Dissolution of NO2

[Hamed]

Dear all,

Hope this message finds you well. I have a question regarding the dissolution of NO2 in the reservoir brine. In the reaction defined in the database, O2 is required for NO2 dissolution. My question is when we inject CO2, which has NO2 impurity, and there is no O2 in the reservoir condition, does NO2 dissolution happen, and where does the oxygen come from? I have made a model, and I don't include oxygen in it; however, I see that regardless of the presence of oxygen in the model, the NO2 dissolves completely in the brine.

Thank you in advance for your time and consideration,

Sincerely

Code: [Select]

NO2(g)
        NO2 +0.5000 H2O + 0.2500 O2  =  1.0000 H+ + 1.0000 NO3-
        -log_k           8.3673
  -delta_H -94.0124 kJ/mol #Calculated enthalpy of reaction NO2(g)
        -analytic 9.4389e+001 -2.7511e-001 -1.6783e+004 2.1127e+001 -2.6191e+002
        -T_c  431
  -P_c  99.68
  -Omega 0.8340

[dlparkhurst]

I don't think there is an NO2(aq) species in any of the databases; that is no N(4) aqueous state. In that case, dissolution of NO2 must disproportionate into a more oxidized (N(5)) and more reduced state (perhaps N(3), NO2-) when it dissolves into solution.

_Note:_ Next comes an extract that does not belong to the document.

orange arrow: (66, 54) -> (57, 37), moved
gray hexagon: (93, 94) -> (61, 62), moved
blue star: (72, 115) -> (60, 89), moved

You can either accept that these redox reactions will occur on dissolution or perhaps what you want to do is to define a new "element" that is represented by NO2(aq). It needs to be a new element so that the redox reactions with other N species do not occur. Something like the following:

Code: [Select]

SOLUTION_MASTER_SPECIES
    [NO2]         [NO2]            0     NO2             46
SOLUTION_SPECIES
[NO2] = [NO2]
PHASES
[NO2](g)
        #[NO2] +0.5000 H2O + 0.2500 O2  =  1.0000 H+ + 1.0000 NO3-
        #-log_k           8.3673
  #-delta_H -94.0124 kJ/mol #Calculated enthalpy of reaction NO2(g)
        #-analytic 9.4389e+001 -2.7511e-001 -1.6783e+004 2.1127e+001 -2.6191e+002
[NO2] = [NO2]
        -log_k -2 # Pick a Henry's law constant
        -T_c  431
  -P_c  99.68
  -Omega 0.8340
END
SOLUTION
EQUILIBRIUM_PHASES
[NO2](g) -3 10
END

If you want the redox reactions to occur kinetically, then you will need to define RATES and KINETICS to transfer [NO2] to NO2.

[Hamed]

Thank you for the response. If we consider that the redox reaction is valid and NO2 can dissociate to NO3-, should oxygen be available in the system so that NO2 can dissolve into the solution? At underground conditions where O2 may not be available, is the dissolution of NO2 into brine likely to occur? Where is O2 coming from?

Thank you

[dlparkhurst]

It will dissolve whether oxygen is preset or not. It will dissolve more if oxygen is prent and redox reactions are allowed.

[Hamed]

Thank you. In the reactants of the reaction, oxygen is present. So, my question is, when oxygen does not exist, how is this reaction still producing NO3-, and where does the oxygen come from? From the reduction of water?

[dlparkhurst]

Code: [Select]

2NO2 + H2O = NO2- + NO3- + 2H+


[dlparkhurst]

These definitions are no different than N in Amm.dat if done correctly and will produce equilibrium reactions.

If you want NO2 I to dissolve and not react, use the definitions I gave you before.

If you want something else, you will have to come up with a concept for the reactions you want and do not want to occur.